WORK ORDER: Output the entries below exactly as written, omitting pictures.

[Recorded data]
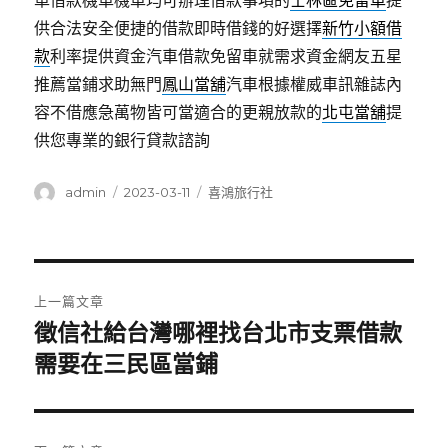
車借款機車機車均可辦理借款事項的
士林區免留車
提
供合法安全便捷的借款即時借錢的好選擇
新竹小額借
款
利率提供資金汽車借款免留車就需求資金網友五星
推薦當鋪求助無門
鳳山當舖
汽車根據權威車訊雜誌內
容不借應急萬物皆可當適合的更親放款的
北屯當舖
提
供您專業的銀行貸款諮詢
作
發
分
admin
2023-03-11
喜鴻旅行社
者
佈
類
日
期:
文
上一篇文章
章
徵信社給台灣哪裡找台北市支票借款
上
一
需要在三民區當鋪
導
篇
覽
文
章:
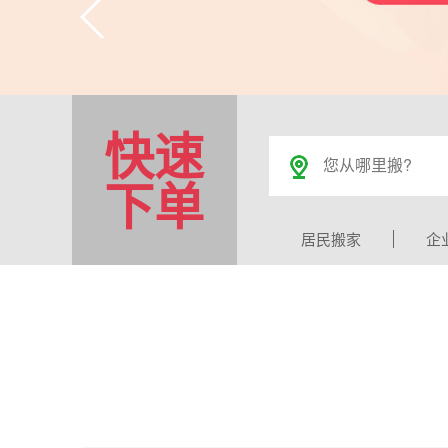
快速
下单
居民搬家
企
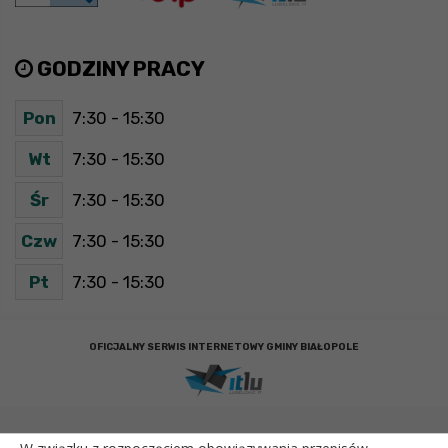
GODZINY PRACY
Pon
7:30 - 15:30
Wt
7:30 - 15:30
Śr
7:30 - 15:30
Czw
7:30 - 15:30
Pt
7:30 - 15:30
OFICJALNY SERWIS INTERNETOWY GMINY BIAŁOPOLE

EXERCISE OUTPUT:
車借款機車機車均可辦理借款事項的
士林區免留車
提
供合法安全便捷的借款即時借錢的好選擇
新竹小額借
款
利率提供資金汽車借款免留車就需求資金網友五星
推薦當鋪求助無門
鳳山當舖
汽車根據權威車訊雜誌內
容不借應急萬物皆可當適合的更親放款的
北屯當舖
提
供您專業的銀行貸款諮詢
作
發
分
admin
2023-03-11
喜鴻旅行社
者
佈
類
日
期:
文
上一篇文章
章
徵信社給台灣哪裡找台北市支票借款
上
一
需要在三民區當鋪
導
篇
覽
文
章:
快速
下单
居民搬家
企
GODZINY PRACY
Pon
7:30 - 15:30
Wt
7:30 - 15:30
Śr
7:30 - 15:30
Czw
7:30 - 15:30
Pt
7:30 - 15:30
OFICJALNY SERWIS INTERNETOWY GMINY BIAŁOPOLE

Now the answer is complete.